Geraldine Wright: People tend to have this idea that scientists are a little out of touch with the real world. That the work they are doing in the lab doesn’t apply to anything in the real world. Particularly, I’ve had to face this point of view from industry; they play upon this misunderstanding of science. For example, on the pesticide issue, we found that pesticides do influence bee behavior; they have a negative impact after long-term exposure. That is not what the pesticide industry wants to hear. It has been very contentious and one of the ways in which they contest what we have found is to say that these lab results don’t apply in the field and are therefore irrelevant. I think they are using this impression that scientists operate from an ivory tower to back up their arguments. Nevertheless, what we do certainly, hopefully, does have implications for the real world. That’s true even for people doing work that is very abstract, their work can and is fruitfully used by people coming up with applications for science.
The type of science I am really interested in is finding out how the brain works, using the bee as a model system for reaching that understanding. One of the projects that I am most keen on and I think will guide my work for at least the next ten years is using the bee as a model for learning about how drugs of abuse affect reward circuits in the brain. Addiction is a huge problem that faces society and understanding its neural basis is a challenging thing. I am extremely interested in showing that bees can be addicts with the small brains and basic neural circuits that they have. What I am trying to do is work out what are the most basic units of addiction and if these basic things are also true of our brains, even though we have other, more sophisticated mental structures that certainly have a role in addiction.
Rhodes Project: How does being a woman affect your approach to science?
Geraldine Wright: I use information from a lot of different fields and I’m not hesitant to try and collaborate and cooperate with other people. I’ve read that women have a tendency to be more cooperative when they go about anything, that it’s an important aspect of how they operate. I can see that in my own work. If I can’t do something that I’m interested in testing, then I find someone who can help and we work together. Then I give them credit and they are just as much involved in the project as I was. (Sometimes I think I give too much credit to people!)
Rhodes Project: Are you a mentor to any young scientists?
Geraldine Wright: I certainly try to be, especially for young women. Now that I have my own lab I try to recruit undergraduates to help me in my research. Some of the papers I’ve published have them as co-author and I try to get funding for them too, though undergraduate schemes like the Nuffield and the Welcome Trust. A lot of these people end up as my PhD students or they go onto study in my friend’s labs.
Rhodes Project: If you had unlimited resources to address any one issue, global or local, what would it be and why?
Geraldine Wright: I would use that money to address equality and safety for women in the world. Maybe education or health initiatives, getting women access to contraception. I am very interested in the issues faced by women in the third world. When I got involved in science I thought that I would study agriculture so I could go and solve the world’s food problems – well, I’m clearly not doing that. I’m involved in food security loosely through my pollination work. I have become acutely aware that so many places are held back by the fact that women don’t have access to education, freedom from abuse or even freedom over their own reproduction.

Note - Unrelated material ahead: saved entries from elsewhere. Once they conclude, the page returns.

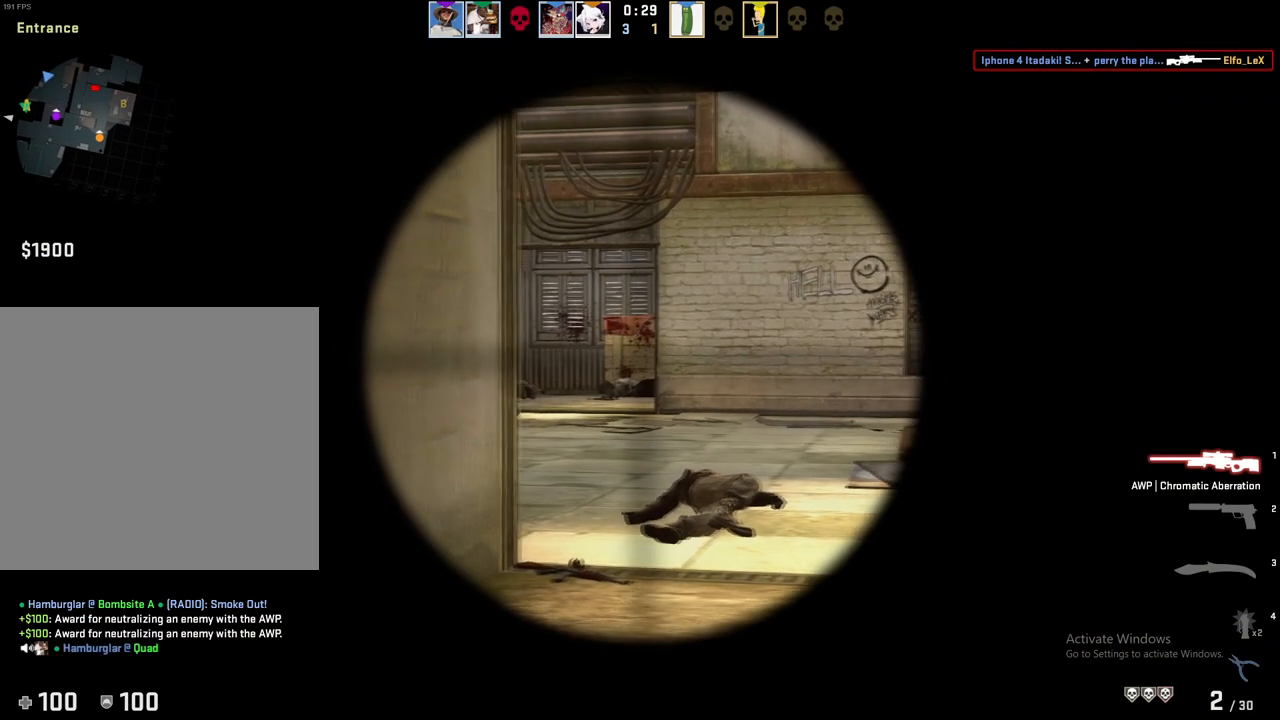
{"keys": [], "events": [[133, "a", "up"], [317, "a", "down"], [400, "a", "up"]]}
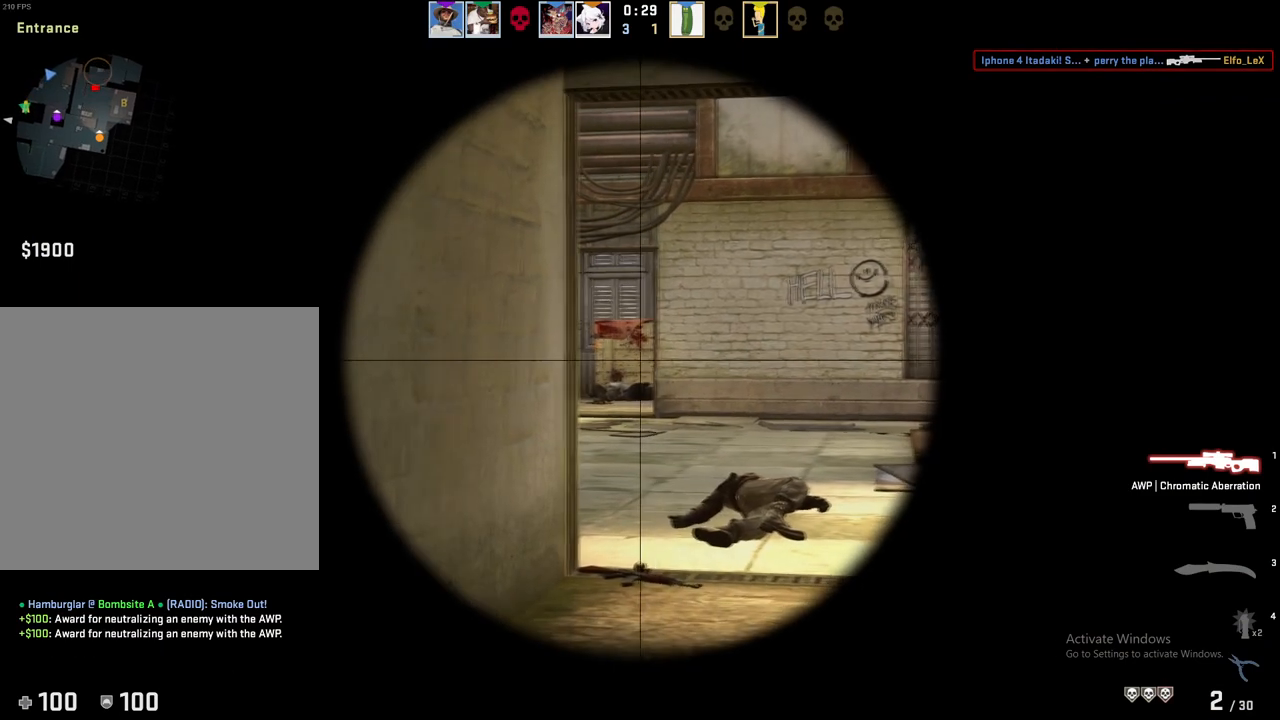
{"keys": [], "events": [[251, "a", "down"], [317, "a", "up"]]}
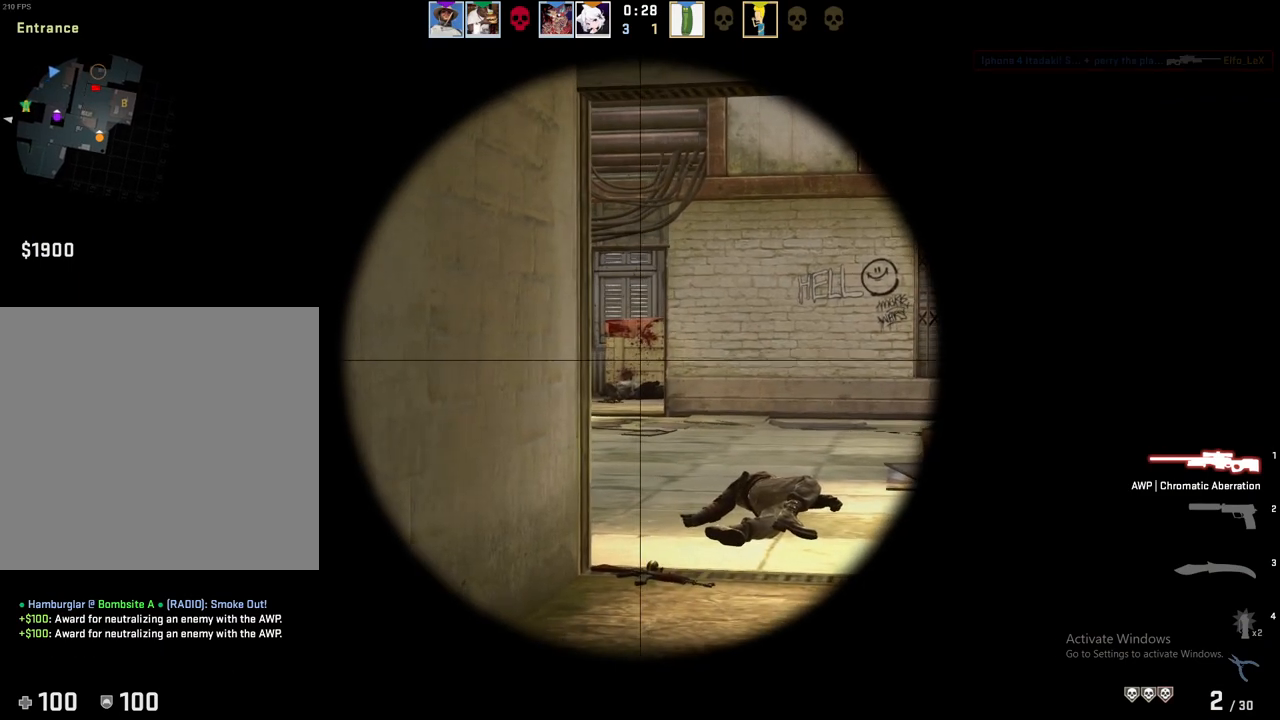
{"keys": [], "events": [[66, "a", "down"], [133, "a", "up"]]}
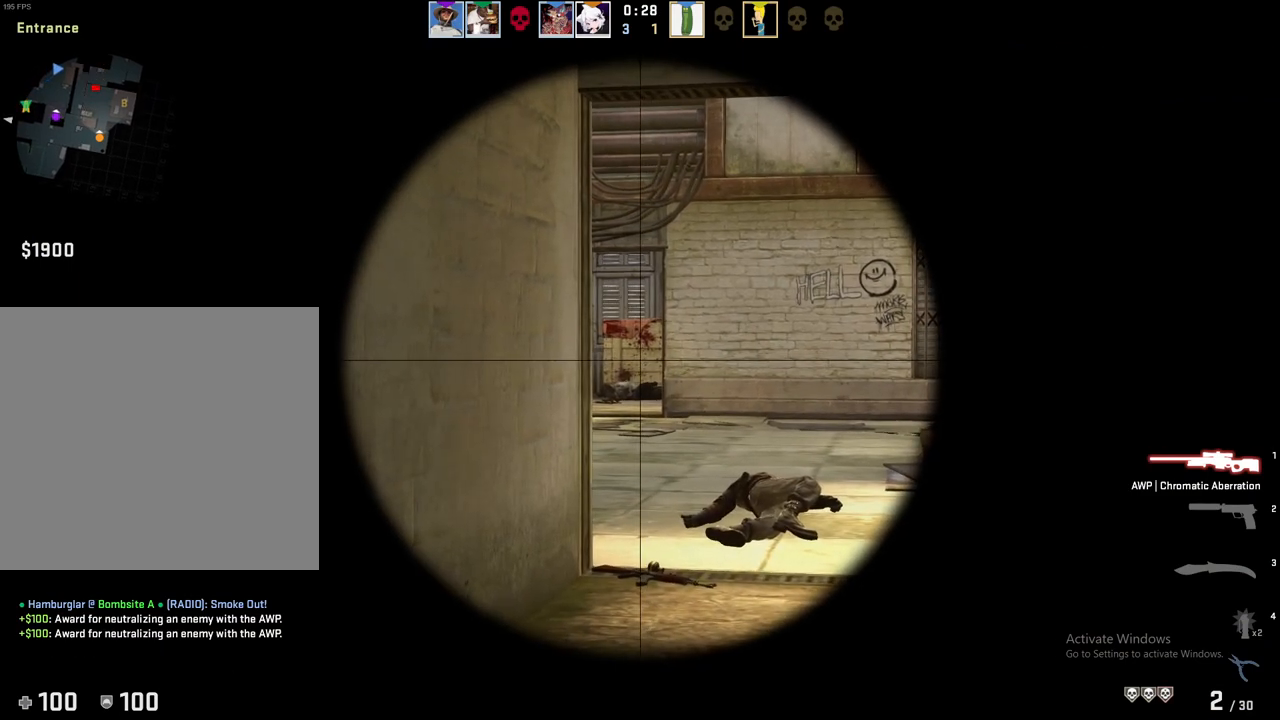
{"keys": [], "events": []}
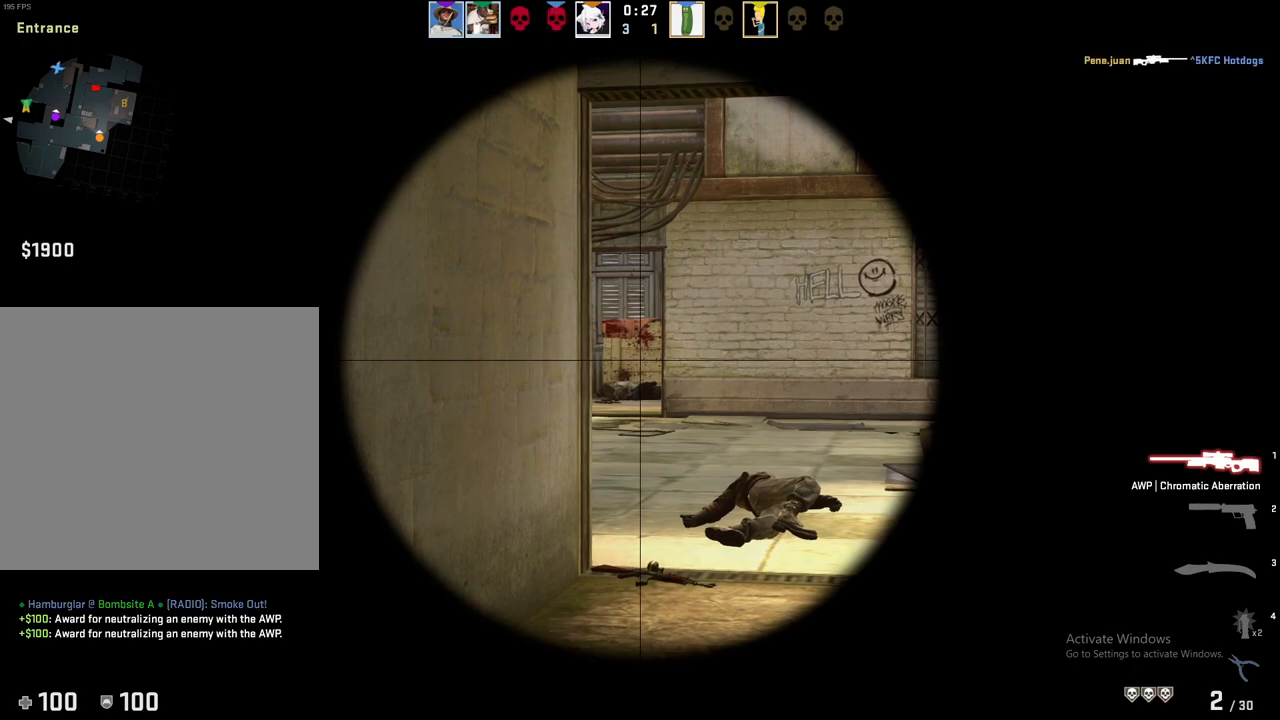
{"keys": ["a"], "events": [[467, "a", "down"]]}
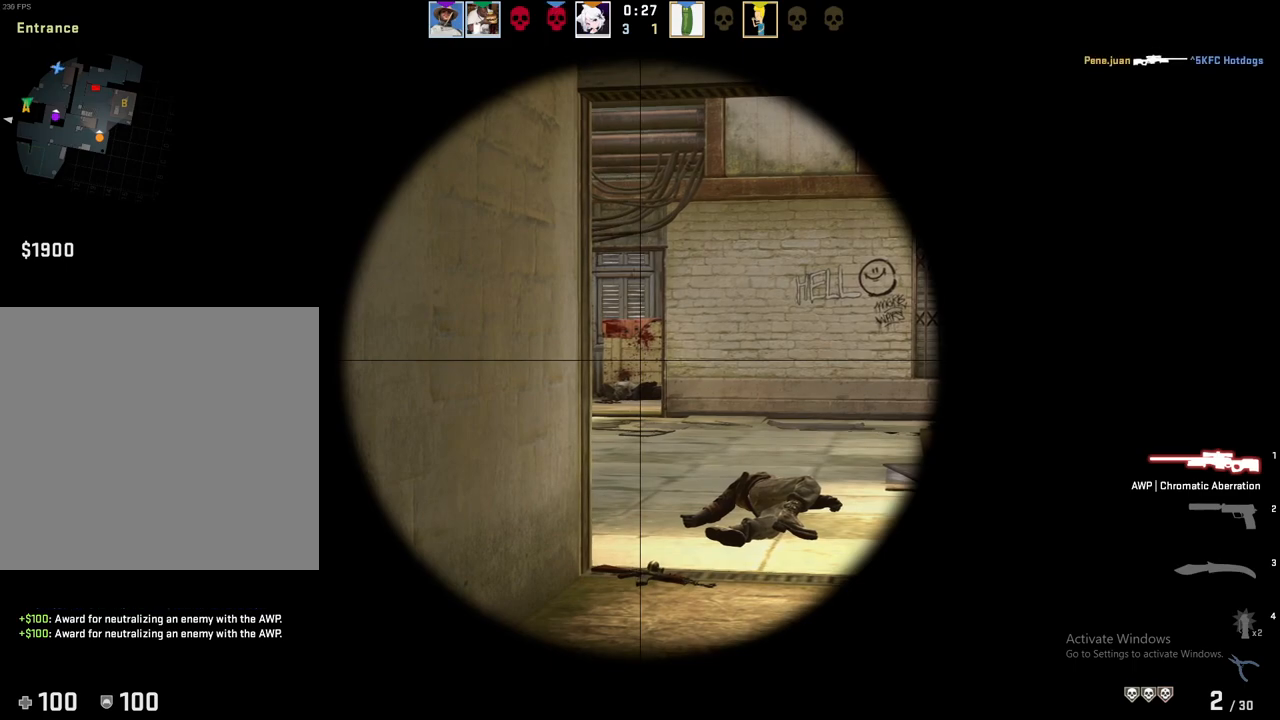
{"keys": [], "events": [[17, "a", "up"], [417, "a", "down"], [484, "a", "up"]]}
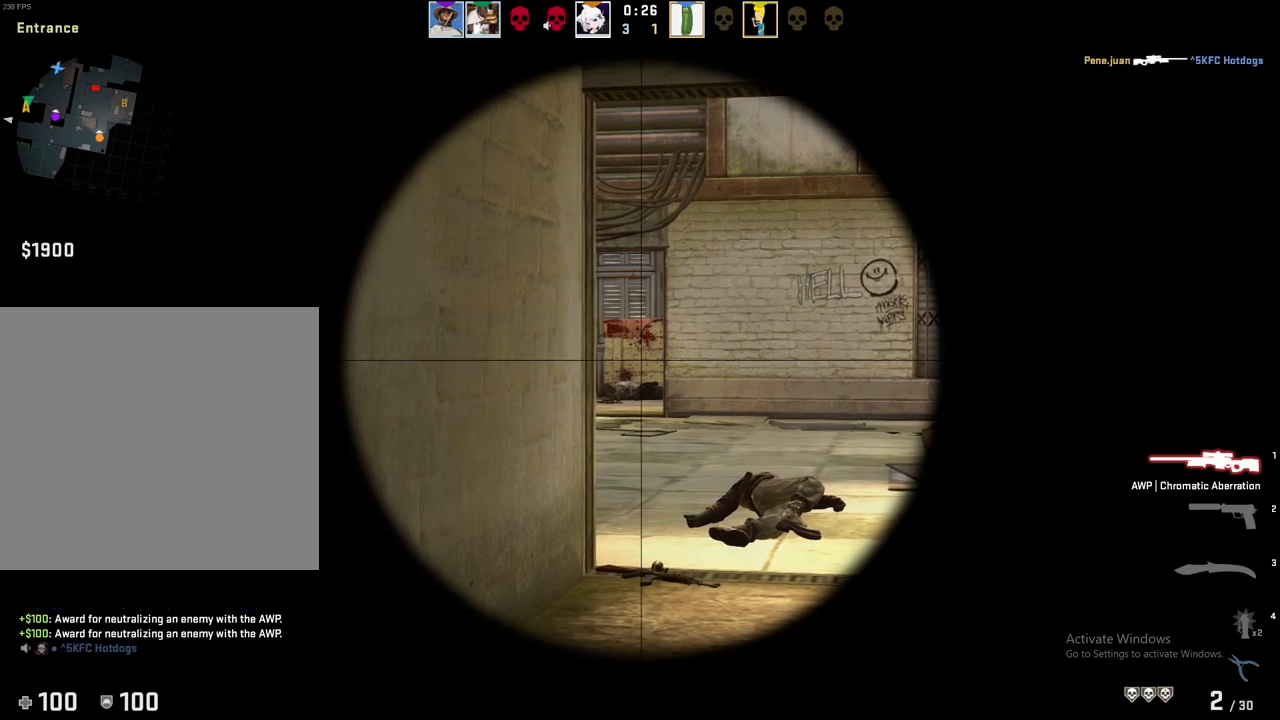
{"keys": [], "events": [[317, "d", "down"], [383, "d", "up"]]}
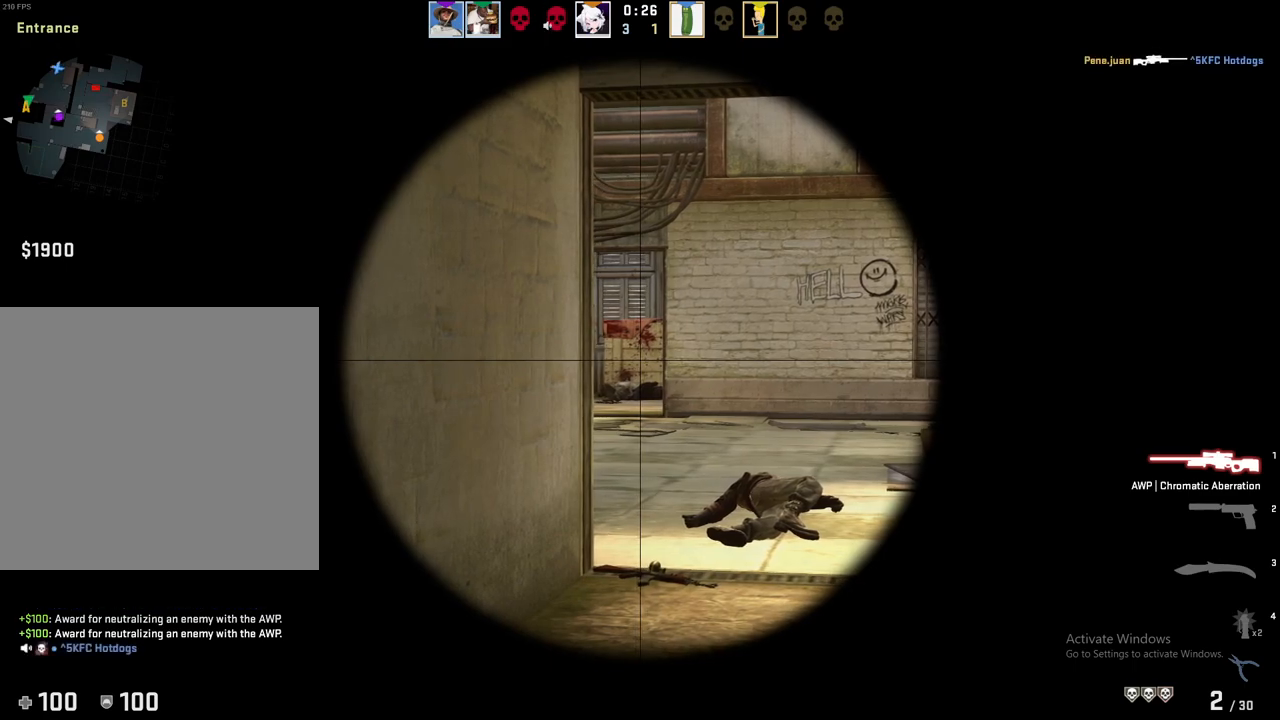
{"keys": [], "events": [[34, "d", "down"], [150, "d", "up"], [284, "d", "down"], [351, "d", "up"]]}
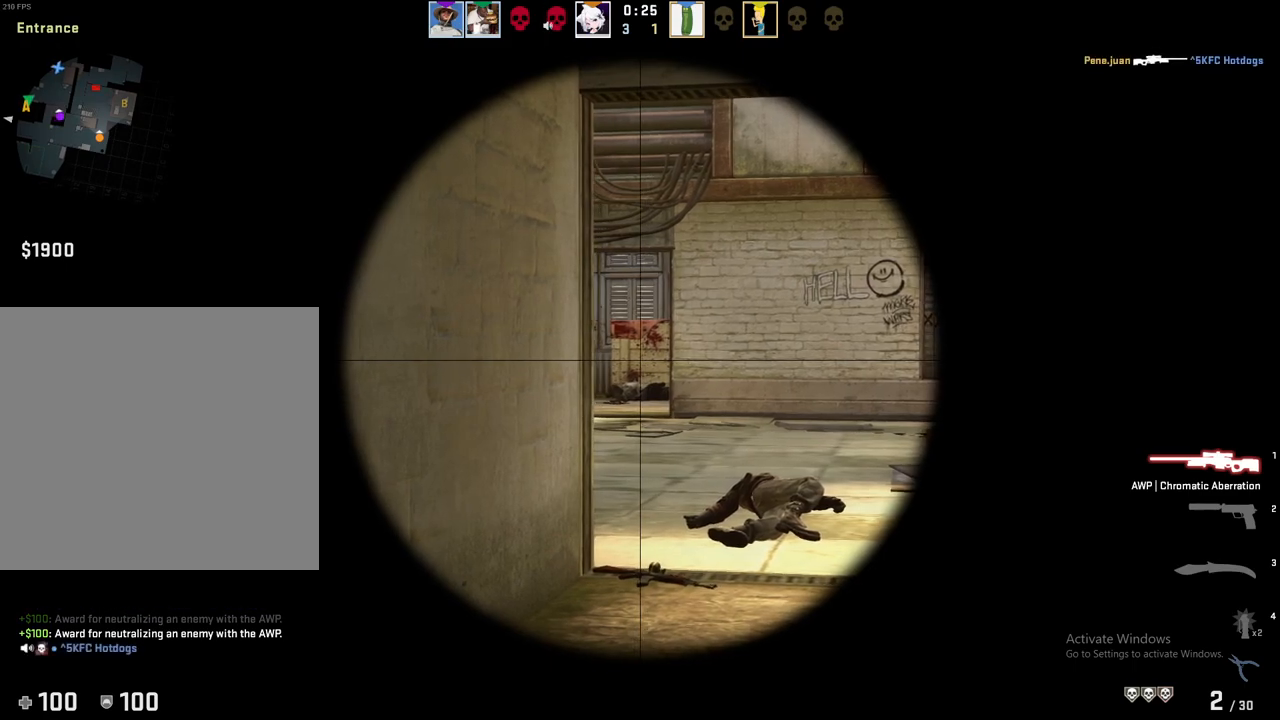
{"keys": [], "events": [[17, "d", "down"], [117, "d", "up"], [267, "d", "down"], [350, "d", "up"]]}
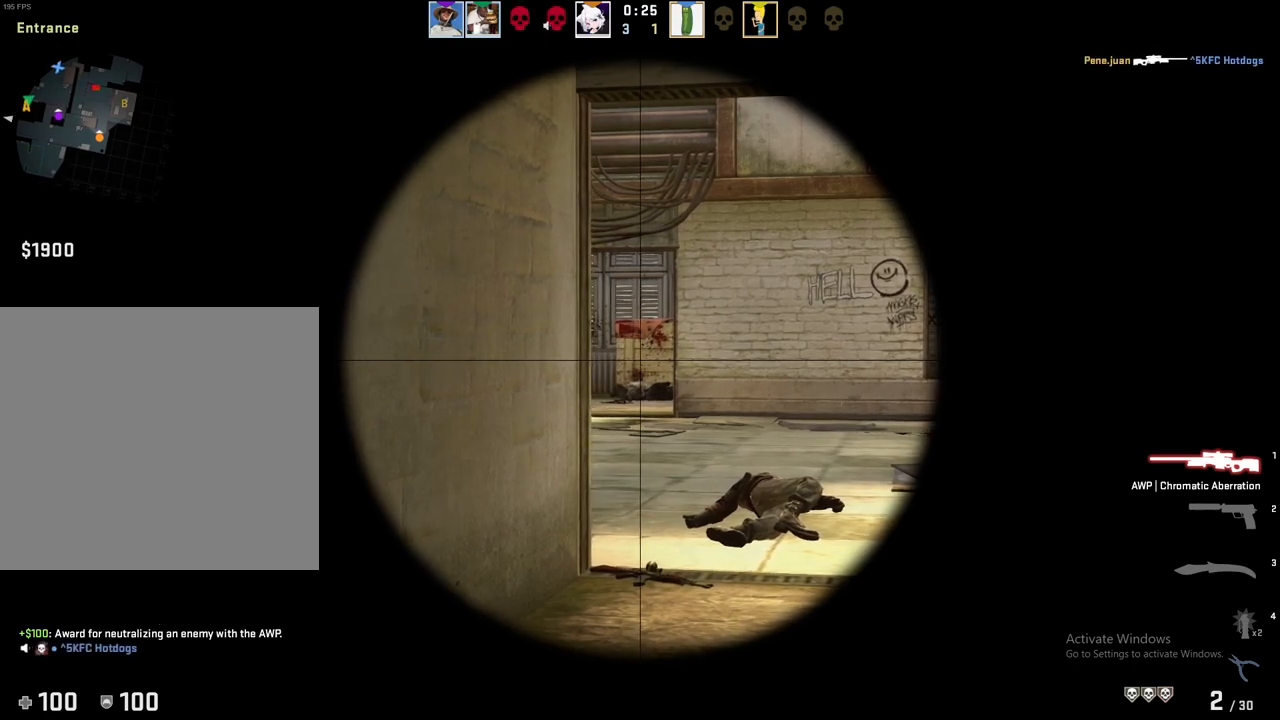
{"keys": [], "events": [[133, "d", "down"], [200, "d", "up"]]}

Rhodes Project: What brings you the most joy in life?
Geraldine Wright: Exercise of any kind. I really just like being outside, in the mountains.
Rhodes Project: What do you see yourself doing in 10 years time?
Geraldine Wright: I’m aiming to move back to a university in the States but haven’t yet found the right fit. I want to continue to research and build on what I’m establishing now. I really feel like things are starting to get interesting.